Lew R A, Tetaz T J, Glucksman M J, Roberts J L, Smith A I
Peptide Biology Laboratory, Baker Medical Research Institute, Prahran, Victoria, Australia.
J Biol Chem. 1994 Apr 29;269(17):12626-32.
The metalloendopeptidase EC 3.4.24.15 is believed to degrade gonadotropin-releasing hormone (GnRH) (pGlu-His-Trp-Ser-Tyr-Gly-Leu-Arg-Pro-Gly-NH2) by cleavage at the Tyr5-Gly6 bond. We compared the ability of crude and partially purified endopeptidase 24.15 from ovine hypothalamus with recombinant rat testicular endopeptidase 24.15 to degrade synthetic GnRH. Both soluble and membrane hypothalamic fractions degraded GnRH to GnRH1-5, with some production of GnRH1-9 and GnRH1-3. Generation of the smaller fragments was blocked by a specific endopeptidase 24.15 inhibitor (CFP-AAY-pAB), but production of GnRH1-9 was reciprocally enhanced, suggesting this peptide may be an intermediate generated by prolyl endopeptidase. Indeed, both bacitracin and Z-Pro-prolinal, inhibitors of this enzyme, markedly reduced GnRH degradation to any product. Degradation of synthetic GnRH1-9 was more rapid than that of GnRH and was inhibited by CFP-AAY-pAB but not bacitracin. Activity against either substrate was greater in the soluble fraction. Repeated washing of the membrane fraction followed by extraction with Triton X-114 suggested that both endopeptidase 24.15 and prolyl endopeptidase, although predominantly soluble, can be peripherally associated with membranes. When fractionated by hydrophobic interaction chromatography, soluble endopeptidase 24.15 degraded GnRH only in fractions that also exhibited prolyl endopeptidase activity. In contrast, maximal degradation of GnRH1-9 was observed in adjacent fractions, which also contained the highest levels of immunoreactive endopeptidase 24.15. The affinity of recombinant endopeptidase 24.15 for GnRH was low (Km = 1.35 mM), was improved 10-15-fold by removal of the COOH-terminal amide or glycinamide (Km = 90 and 119 microM, respectively), and could be inhibited by CFP-AAY-pAB but not bacitracin. Taken together, these results suggest that GnRH metabolism in the hypothalamus may occur via a two-step process involving first removal of Gly10-NH2 by prolyl endopeptidase, followed by cleavage by endopeptidase 24.15 at the Tyr5-Gly6 bond.

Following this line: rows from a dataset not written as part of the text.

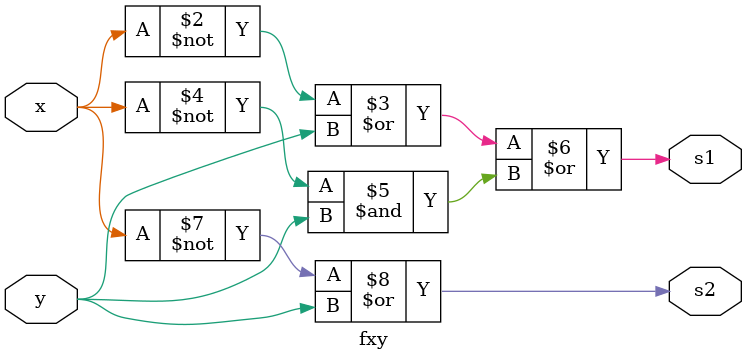
<source format=v>
/*
	Guia_0402b.v
	842536 - Mateus Henrique Medeiros Diniz
*/

module Guia_0402b;
	reg x, y;
	wire s1;
	wire s2;
	
	fxy f ( s1, s2, x, y);
	
	initial 
	begin: main
		integer i;

		$display("s1 = (x' + y) + (x' + y)");
		$display("s2 = x' + y");
		$display("x y | s1 | s2");
		$monitor("%b %b | %b  | %b", x, y, s1, s2);
		
		x = 0;
		y = 0;
		
		for(i = 0; i < 3; i++) begin
			#1;
			y = ~y;
			if((i + 1) % 2 == 0) begin
				x = ~x;
			end
		end
	end
endmodule

module fxy (output s1, s2, input x, y);
	assign s1 = (~x | y) | (~x & y);
	assign s2 = ~x | y;
endmodule
</source>
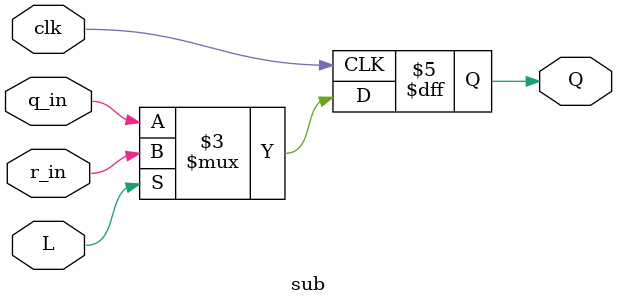
<source format=v>
module top_module (
	input [2:0] SW,      // R
	input [1:0] KEY,     // L and clk
	output [2:0] LEDR);  // Q
    
    sub DUT1 (.clk(KEY[0]),.L(KEY[1]),.r_in(SW[0]),.q_in(LEDR[2]),.Q(LEDR[0]));
    sub DUT2 (.clk(KEY[0]),.L(KEY[1]),.r_in(SW[1]),.q_in(LEDR[0]),.Q(LEDR[1]));
    sub DUT3 (.clk(KEY[0]),.L(KEY[1]),.r_in(SW[2]),.q_in(LEDR[1]^LEDR[2]),.Q(LEDR[2]));


endmodule

module sub (
	input clk,
	input L,
	input r_in,
	input q_in,
	output reg Q);
    always@(posedge clk) begin
        if(L)
            Q<=r_in;
        else
            Q<=q_in;
    end
endmodule

</source>
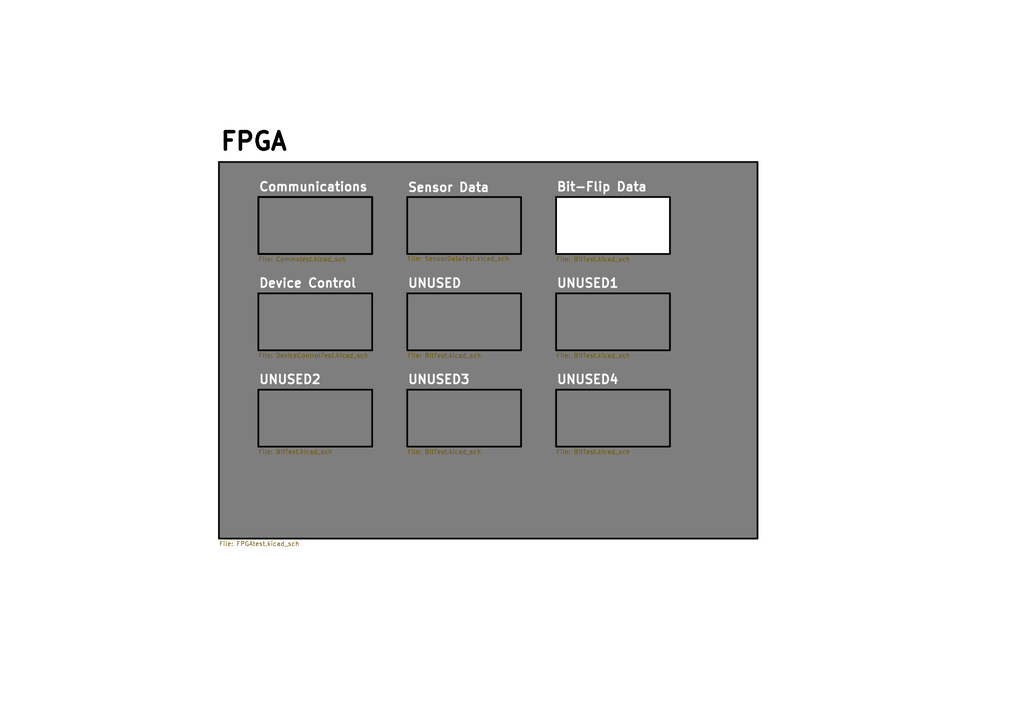
<source format=kicad_sch>
(kicad_sch
	(version 20231120)
	(generator "eeschema")
	(generator_version "8.0")
	(uuid "f035f0a1-379f-4f34-81a0-5945bf64a21f")
	(paper "A4")
	(lib_symbols)
	(sheet
		(at 118.11 85.09)
		(size 33.02 16.51)
		(fields_autoplaced yes)
		(stroke
			(width 0.508)
			(type solid)
			(color 0 0 0 1)
		)
		(fill
			(color 255 255 255 1.0000)
		)
		(uuid "052ffbfa-27de-4361-b8d7-a1df06f05eae")
		(property "Sheetname" "UNUSED"
			(at 118.11 83.5656 0)
			(effects
				(font
					(size 2.54 2.54)
					(thickness 0.508)
					(bold yes)
					(color 255 255 255 1)
				)
				(justify left bottom)
			)
		)
		(property "Sheetfile" "BitTest.kicad_sch"
			(at 118.11 102.3624 0)
			(effects
				(font
					(size 1.27 1.27)
				)
				(justify left top)
			)
		)
		(instances
			(project "Testing"
				(path "/f035f0a1-379f-4f34-81a0-5945bf64a21f"
					(page "6")
				)
			)
		)
	)
	(sheet
		(at 118.11 113.03)
		(size 33.02 16.51)
		(fields_autoplaced yes)
		(stroke
			(width 0.508)
			(type solid)
			(color 0 0 0 1)
		)
		(fill
			(color 255 255 255 1.0000)
		)
		(uuid "4d03505e-143b-495c-b920-d43f35028f7b")
		(property "Sheetname" "UNUSED3"
			(at 118.11 111.5056 0)
			(effects
				(font
					(size 2.54 2.54)
					(thickness 0.508)
					(bold yes)
					(color 255 255 255 1)
				)
				(justify left bottom)
			)
		)
		(property "Sheetfile" "BitTest.kicad_sch"
			(at 118.11 130.3024 0)
			(effects
				(font
					(size 1.27 1.27)
				)
				(justify left top)
			)
		)
		(instances
			(project "Testing"
				(path "/f035f0a1-379f-4f34-81a0-5945bf64a21f"
					(page "9")
				)
			)
		)
	)
	(sheet
		(at 74.93 113.03)
		(size 33.02 16.51)
		(fields_autoplaced yes)
		(stroke
			(width 0.508)
			(type solid)
			(color 0 0 0 1)
		)
		(fill
			(color 255 255 255 1.0000)
		)
		(uuid "5c32343f-18f9-4a53-a0c1-fb6eb76c1ffc")
		(property "Sheetname" "UNUSED2"
			(at 74.93 111.5056 0)
			(effects
				(font
					(size 2.54 2.54)
					(thickness 0.508)
					(bold yes)
					(color 255 255 255 1)
				)
				(justify left bottom)
			)
		)
		(property "Sheetfile" "BitTest.kicad_sch"
			(at 74.93 130.3024 0)
			(effects
				(font
					(size 1.27 1.27)
				)
				(justify left top)
			)
		)
		(instances
			(project "Testing"
				(path "/f035f0a1-379f-4f34-81a0-5945bf64a21f"
					(page "8")
				)
			)
		)
	)
	(sheet
		(at 74.93 85.09)
		(size 33.02 16.51)
		(fields_autoplaced yes)
		(stroke
			(width 0.508)
			(type solid)
			(color 0 0 0 1)
		)
		(fill
			(color 255 255 255 1.0000)
		)
		(uuid "6fc5fdd6-a818-40b4-b92a-e3dccf9762b7")
		(property "Sheetname" "Device Control"
			(at 74.93 83.5656 0)
			(effects
				(font
					(size 2.54 2.54)
					(thickness 0.508)
					(bold yes)
					(color 255 255 255 1)
				)
				(justify left bottom)
			)
		)
		(property "Sheetfile" "DeviceControlTest.kicad_sch"
			(at 74.93 102.3624 0)
			(effects
				(font
					(size 1.27 1.27)
				)
				(justify left top)
			)
		)
		(instances
			(project "Testing"
				(path "/f035f0a1-379f-4f34-81a0-5945bf64a21f"
					(page "5")
				)
			)
		)
	)
	(sheet
		(at 161.29 113.03)
		(size 33.02 16.51)
		(fields_autoplaced yes)
		(stroke
			(width 0.508)
			(type solid)
			(color 0 0 0 1)
		)
		(fill
			(color 255 255 255 1.0000)
		)
		(uuid "863c6fb0-24eb-4126-868a-7fe22a1be6a6")
		(property "Sheetname" "UNUSED4"
			(at 161.29 111.5056 0)
			(effects
				(font
					(size 2.54 2.54)
					(thickness 0.508)
					(bold yes)
					(color 255 255 255 1)
				)
				(justify left bottom)
			)
		)
		(property "Sheetfile" "BitTest.kicad_sch"
			(at 161.29 130.3024 0)
			(effects
				(font
					(size 1.27 1.27)
				)
				(justify left top)
			)
		)
		(instances
			(project "Testing"
				(path "/f035f0a1-379f-4f34-81a0-5945bf64a21f"
					(page "10")
				)
			)
		)
	)
	(sheet
		(at 118.11 57.15)
		(size 33.02 16.51)
		(fields_autoplaced yes)
		(stroke
			(width 0.508)
			(type solid)
			(color 0 0 0 1)
		)
		(fill
			(color 255 255 255 1.0000)
		)
		(uuid "95f96183-ad96-43d7-8aa8-7ec7f50a6c3c")
		(property "Sheetname" "Sensor Data"
			(at 118.11 55.8034 0)
			(effects
				(font
					(size 2.54 2.54)
					(thickness 0.508)
					(bold yes)
					(color 255 255 255 1)
				)
				(justify left bottom)
			)
		)
		(property "Sheetfile" "SensorDataTest.kicad_sch"
			(at 118.11 74.2446 0)
			(effects
				(font
					(size 1.27 1.27)
				)
				(justify left top)
			)
		)
		(instances
			(project "Testing"
				(path "/f035f0a1-379f-4f34-81a0-5945bf64a21f"
					(page "14")
				)
			)
		)
	)
	(sheet
		(at 161.29 85.09)
		(size 33.02 16.51)
		(fields_autoplaced yes)
		(stroke
			(width 0.508)
			(type solid)
			(color 0 0 0 1)
		)
		(fill
			(color 255 255 255 1.0000)
		)
		(uuid "b8fe72a2-8395-4d80-853f-fad5515045ac")
		(property "Sheetname" "UNUSED1"
			(at 161.29 83.5656 0)
			(effects
				(font
					(size 2.54 2.54)
					(thickness 0.508)
					(bold yes)
					(color 255 255 255 1)
				)
				(justify left bottom)
			)
		)
		(property "Sheetfile" "BitTest.kicad_sch"
			(at 161.29 102.3624 0)
			(effects
				(font
					(size 1.27 1.27)
				)
				(justify left top)
			)
		)
		(instances
			(project "Testing"
				(path "/f035f0a1-379f-4f34-81a0-5945bf64a21f"
					(page "7")
				)
			)
		)
	)
	(sheet
		(at 63.5 46.99)
		(size 156.21 109.22)
		(stroke
			(width 0.508)
			(type solid)
			(color 5 5 5 1)
		)
		(fill
			(color 126 126 126 1.0000)
		)
		(uuid "c4a7ec2d-3a4b-4cc8-9a8c-e22dfc142d2d")
		(property "Sheetname" "FPGA"
			(at 63.5 43.942 0)
			(effects
				(font
					(size 5.08 5.08)
					(thickness 1.016)
					(bold yes)
					(color 0 0 0 1)
				)
				(justify left bottom)
			)
		)
		(property "Sheetfile" "FPGAtest.kicad_sch"
			(at 63.5 156.9724 0)
			(effects
				(font
					(size 1.27 1.27)
				)
				(justify left top)
			)
		)
		(instances
			(project "Testing"
				(path "/f035f0a1-379f-4f34-81a0-5945bf64a21f"
					(page "2")
				)
			)
		)
	)
	(sheet
		(at 161.29 57.15)
		(size 33.02 16.51)
		(fields_autoplaced yes)
		(stroke
			(width 0.508)
			(type solid)
			(color 0 0 0 1)
		)
		(fill
			(color 255 255 255 1.0000)
		)
		(uuid "e9e6a473-6f21-4bb1-a330-121059b31b53")
		(property "Sheetname" "Bit-Flip Data"
			(at 161.29 55.6256 0)
			(effects
				(font
					(size 2.54 2.54)
					(thickness 0.508)
					(bold yes)
					(color 255 255 255 1)
				)
				(justify left bottom)
			)
		)
		(property "Sheetfile" "BitTest.kicad_sch"
			(at 161.29 74.4224 0)
			(effects
				(font
					(size 1.27 1.27)
				)
				(justify left top)
			)
		)
		(instances
			(project "Testing"
				(path "/f035f0a1-379f-4f34-81a0-5945bf64a21f"
					(page "4")
				)
			)
		)
	)
	(sheet
		(at 74.93 57.15)
		(size 33.02 16.51)
		(fields_autoplaced yes)
		(stroke
			(width 0.508)
			(type solid)
			(color 0 0 0 1)
		)
		(fill
			(color 0 0 0 0.0000)
		)
		(uuid "f8d6ed9e-a4dc-41fc-b20f-d7adfc22f239")
		(property "Sheetname" "Communications"
			(at 74.93 55.6256 0)
			(effects
				(font
					(size 2.54 2.54)
					(thickness 0.508)
					(bold yes)
					(color 255 255 255 1)
				)
				(justify left bottom)
			)
		)
		(property "Sheetfile" "Commstest.kicad_sch"
			(at 74.93 74.4224 0)
			(effects
				(font
					(size 1.27 1.27)
				)
				(justify left top)
			)
		)
		(instances
			(project "Testing"
				(path "/f035f0a1-379f-4f34-81a0-5945bf64a21f"
					(page "3")
				)
			)
		)
	)
	(sheet_instances
		(path "/"
			(page "1")
		)
	)
)

</source>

金属内肽酶EC 3.4.24.15被认为通过在Tyr5-Gly6键处切割来降解促性腺激素释放激素(GnRH)(焦谷氨酸-组氨酸-色氨酸-丝氨酸-酪氨酸-甘氨酸-亮氨酸-精氨酸-脯氨酸-甘氨酸-酰胺)。我们比较了来自绵羊下丘脑的粗制和部分纯化的内肽酶24.15与重组大鼠睾丸内肽酶24.15降解合成GnRH的能力。下丘脑的可溶性和膜性部分都将GnRH降解为GnRH1-5,同时产生了一些GnRH1-9和GnRH1-3。较小片段的产生被特异性内肽酶24.15抑制剂(CFP-AAY-pAB)阻断,但GnRH1-9的产生反而增加,这表明该肽可能是脯氨酰内肽酶产生的中间体。事实上,杆菌肽和Z-脯氨酰醛,这种酶的抑制剂,都显著减少了GnRH降解为任何产物。合成GnRH1-9的降解比GnRH更快,并且被CFP-AAY-pAB抑制,但不被杆菌肽抑制。可溶性部分对任何一种底物的活性都更高。用Triton X-114对膜性部分进行反复洗涤然后提取表明,内肽酶24.15和脯氨酰内肽酶虽然主要是可溶性的,但也可以与膜外周结合。当通过疏水相互作用色谱法分级分离时,可溶性内肽酶24.15仅在也表现出脯氨酰内肽酶活性的级分中降解GnRH。相反,在相邻级分中观察到GnRH1-9的最大降解,这些级分也含有最高水平的免疫反应性内肽酶24.15。重组内肽酶24.15对GnRH的亲和力较低(Km = 1.35 mM),通过去除COOH末端酰胺或甘氨酰胺(分别为Km = 90和119 microM)可提高10-15倍,并且可被CFP-AAY-pAB抑制,但不被杆菌肽抑制。综上所述这些结果表明,下丘脑GnRH代谢可能通过两步过程发生,首先由脯氨酰内肽酶去除Gly10-NH2,然后由内肽酶24.15在Tyr5-Gly6键处切割。